SOURCE INFORMATION.
※ ※ ※
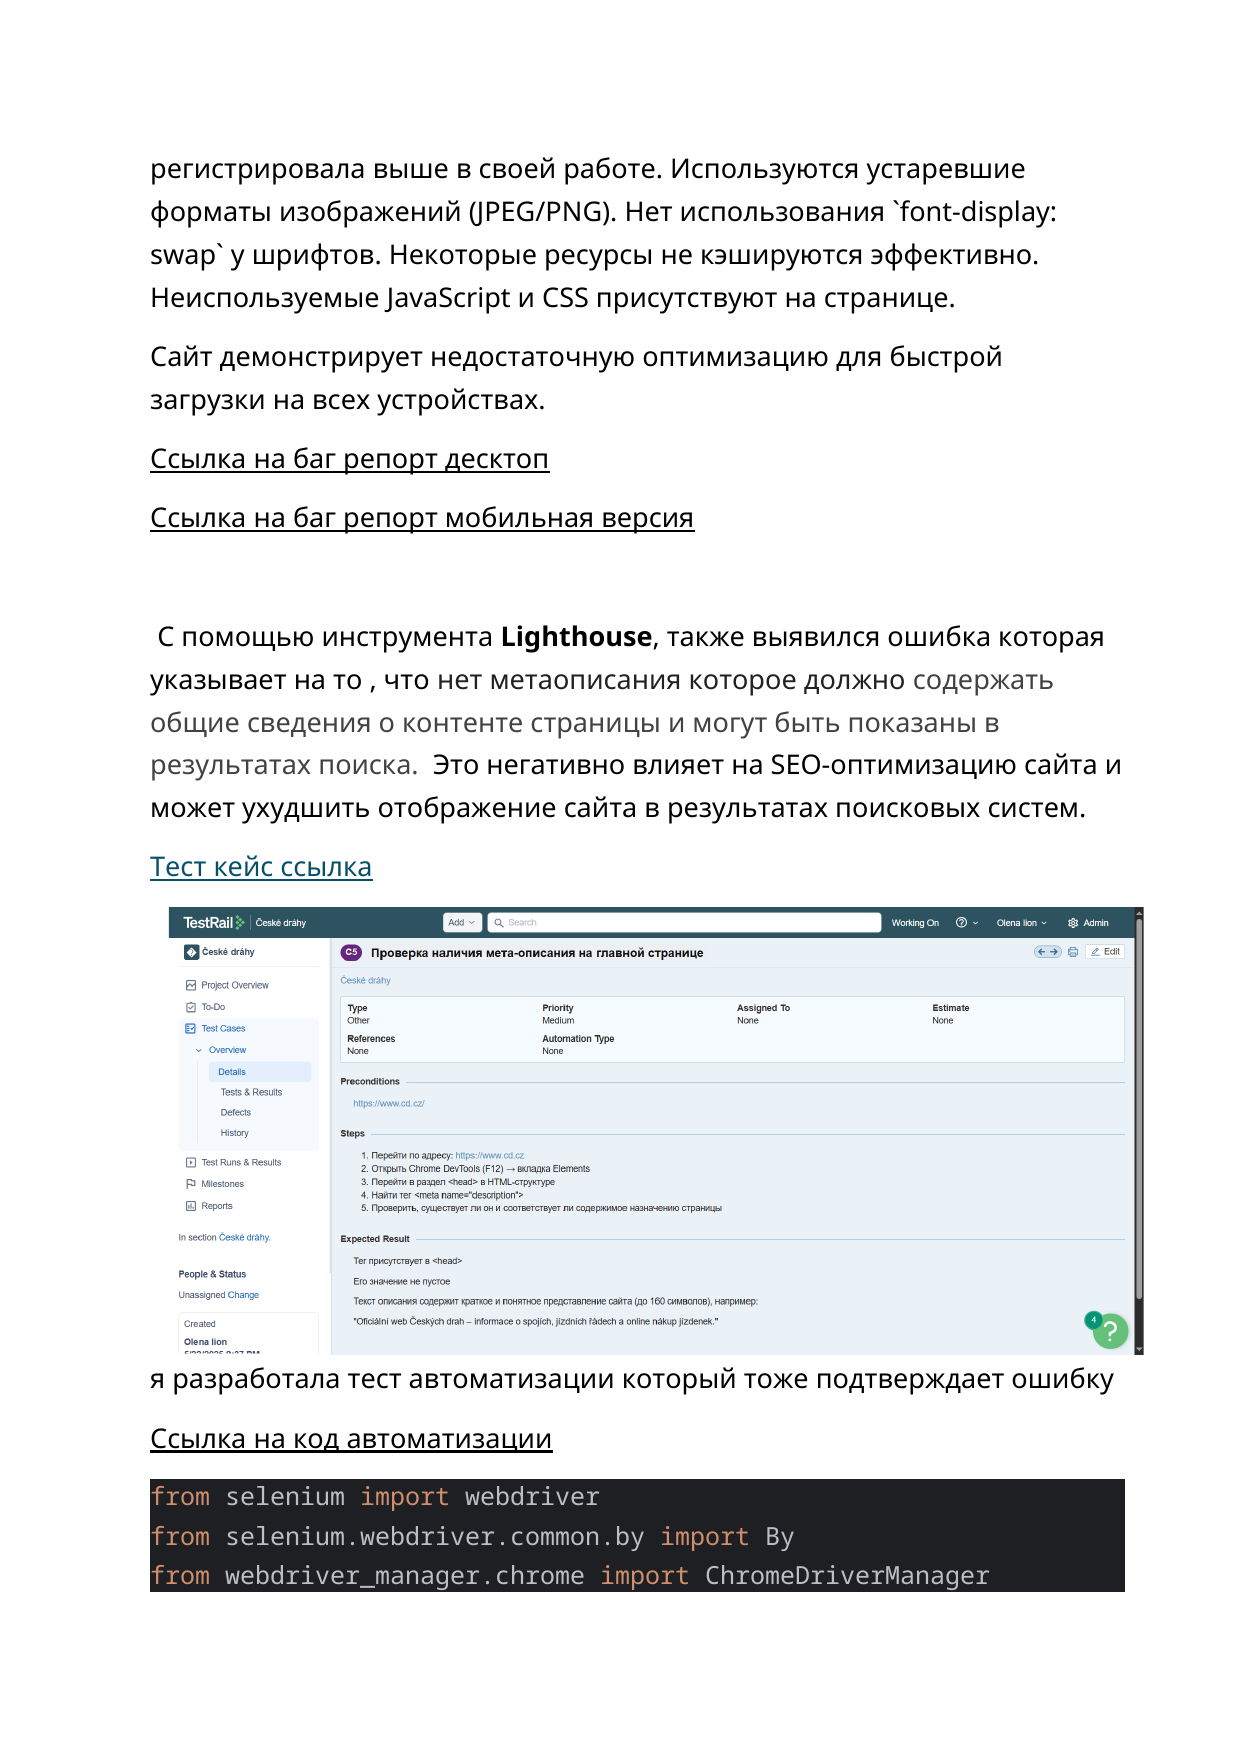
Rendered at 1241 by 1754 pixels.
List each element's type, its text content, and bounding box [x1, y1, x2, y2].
※ ※ ※
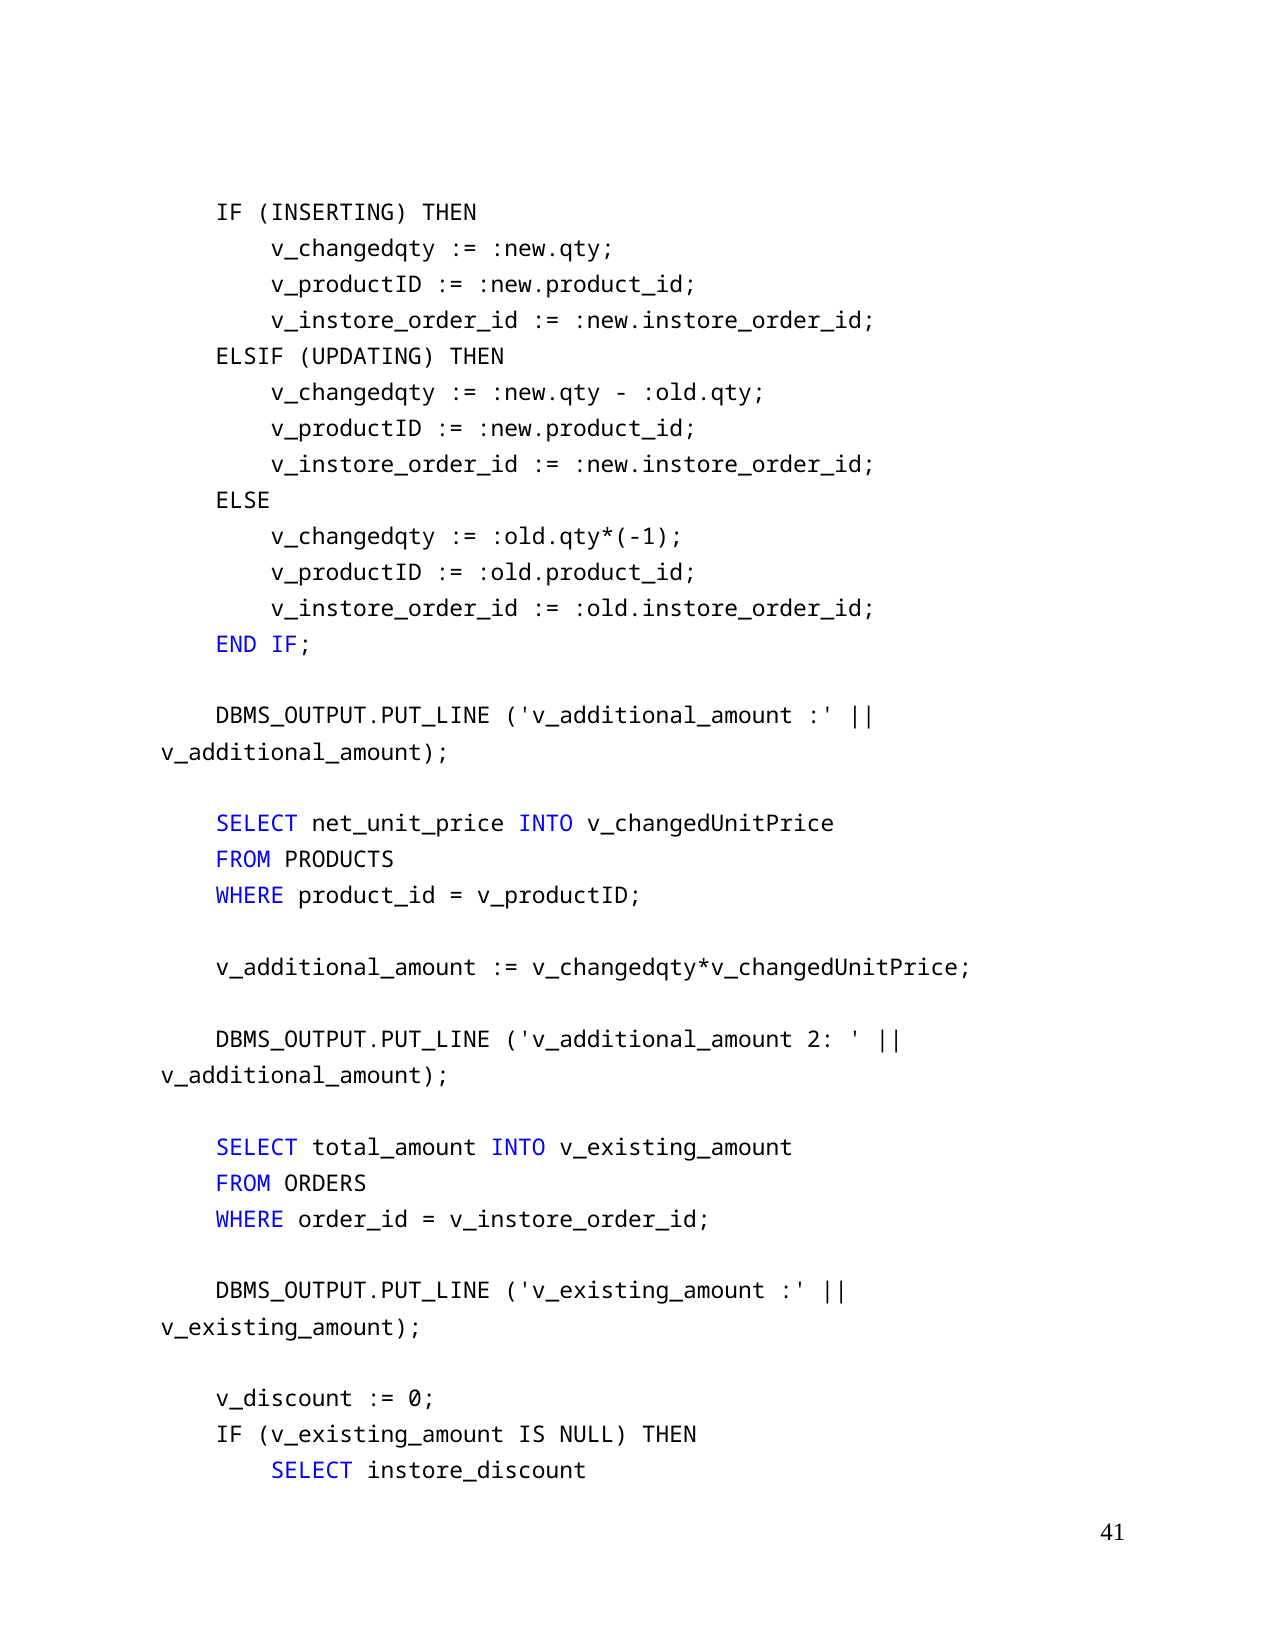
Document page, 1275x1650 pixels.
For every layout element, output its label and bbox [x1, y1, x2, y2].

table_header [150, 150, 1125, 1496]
※ ※ ※
Find the line with "Rendered at 1241 by 1754 pixels." in the material above. Reproduce it and each line after it up to and including the line with "List each element's".

Rendered at 1241 by 1754 pixels.
List each element's type, its text content, and bounding box [x1, y1, x2, y2].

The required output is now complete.